▶ Problème:
Dans l'extrait sur Solliès qui suit, recopiez mot pour mot tout ce qui va de « Voilà donc les » jusqu'à « foule d'agents secondaires. ».

▶ Extrait du texte:
⁂

Pendant ces nombreux changements, les habitants de Solliès avaient conquis certaines libertés communales. Ils profitèrent des troubles qui survinrent après la mort de la reine Jeanne, pour se soustraire à l'autorité du bailli royal ; ils s'assemblèrent sans son autorisation, établirent des impôts dont le produit fut affecté à réparer les murs de la ville, et refusèrent de payer les taxes qui leur étaient réclamées par les officiers de la viguerie d'Hyères.

Au lieu de punir les rebelles, ce qui eut été dangereux dans ce moment d'agitation générale, la reine Marie, mère et tutrice de Louis II, préféra leur pardonner. Elle fit plus, elle leur accorda, par une charte du 27 février 1385, le droit d'élire librement et impunément (liberé et impunè), deux syndics et deux conseillers annuels, sous la condition de ne s'assembler qu'en présence et avec l'autorisation du bailli royal. Elle leur accorda, en outre, le droit de tenir une foire annuelle et un marché hebdomadaire ; enfin elle interdit aux officiers de la viguerie d'Hyères, de vexer les habitants de Solliès, sous le prétexte de faire réparer les chemins.

Voilà donc les habitants de Solliès en possession régulière de toutes les immunités municipales. Ils avaient en outre le bonheur, très-envié à cette époque, de ne relever que de l'autorité royale pour les trois quarts de la seigneurie. Mais ils perdirent bientôt ce précieux avantage. Le 27 mars 1394, la reine Marie vendit tous ses droits sur Solliès, à Jean Gonsalve de Morance, moyennant 6000 florins.

Gonsalve de Morance, qui était gouverneur militaire de la ville de Toulon, se fit représenter à Solliès par un bailli. Les chevaliers de Saint-Jean de Jérusalem y avaient déjà un représentant et le viguier d'Hyères pouvait y envoyer des officiers. En sorte que le pauvre bourg fut livré à une foule d'agents secondaires.

Ayant à obéir à tout le monde, les habitants de Solliès résolurent de n'obéir à personne. Le conseil communal résista aux ordres du viguier d'Hyères, protesta contre les abus de pouvoir du représentant des chevaliers de Saint-Jean-de-Jérusalem et se mit en hostilité ouverte contre le bailli du sieur de Morance. Ce dernier déclara qu'il n'autoriserait plus aucune réunion du conseil jusqu'à ce que les habitants eussent fait acte de soumission .

⁂

▶ Matériel fourni:
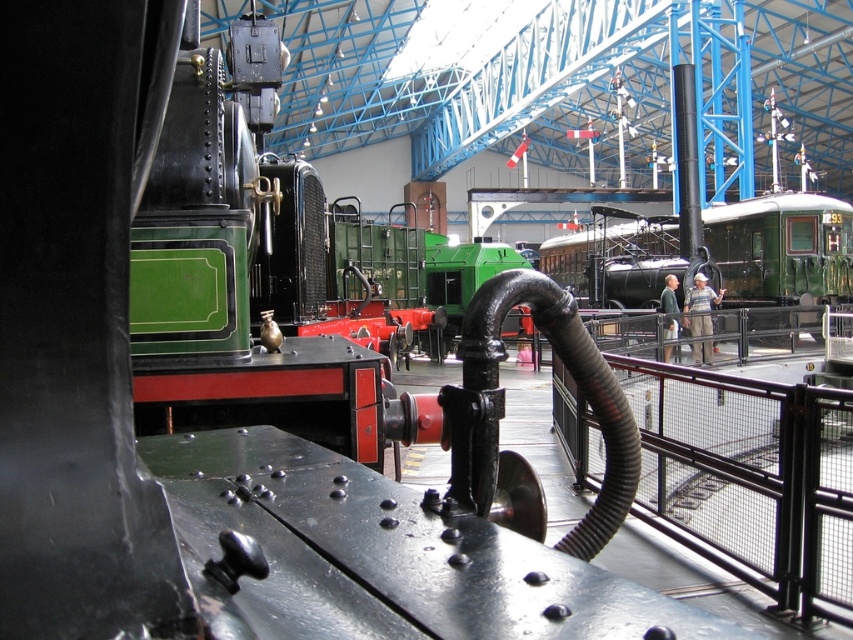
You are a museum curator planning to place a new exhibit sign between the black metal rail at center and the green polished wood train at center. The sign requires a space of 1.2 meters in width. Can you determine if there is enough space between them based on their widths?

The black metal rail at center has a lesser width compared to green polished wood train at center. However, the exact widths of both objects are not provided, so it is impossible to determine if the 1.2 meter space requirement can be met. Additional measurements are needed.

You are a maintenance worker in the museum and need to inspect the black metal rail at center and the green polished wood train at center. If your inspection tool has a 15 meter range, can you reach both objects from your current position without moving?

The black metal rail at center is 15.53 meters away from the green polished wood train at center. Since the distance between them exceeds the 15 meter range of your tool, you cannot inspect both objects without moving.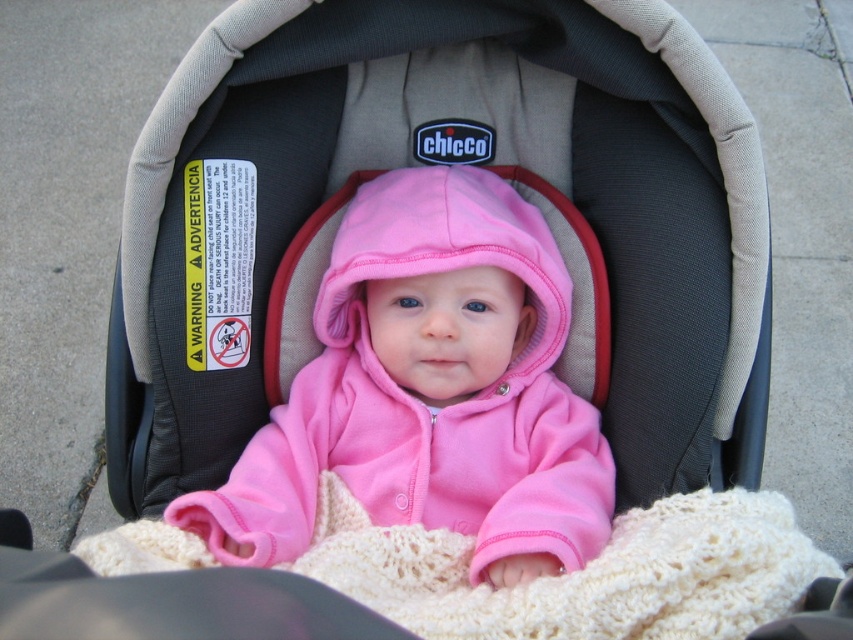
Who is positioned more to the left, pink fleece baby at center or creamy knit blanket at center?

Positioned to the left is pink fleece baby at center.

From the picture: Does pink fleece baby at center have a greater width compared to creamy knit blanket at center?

⁂

▶ Solution du problème:
Voilà donc les habitants de Solliès en possession régulière de toutes les immunités municipales. Ils avaient en outre le bonheur, très-envié à cette époque, de ne relever que de l'autorité royale pour les trois quarts de la seigneurie. Mais ils perdirent bientôt ce précieux avantage. Le 27 mars 1394, la reine Marie vendit tous ses droits sur Solliès, à Jean Gonsalve de Morance, moyennant 6000 florins.

Gonsalve de Morance, qui était gouverneur militaire de la ville de Toulon, se fit représenter à Solliès par un bailli. Les chevaliers de Saint-Jean de Jérusalem y avaient déjà un représentant et le viguier d'Hyères pouvait y envoyer des officiers. En sorte que le pauvre bourg fut livré à une foule d'agents secondaires.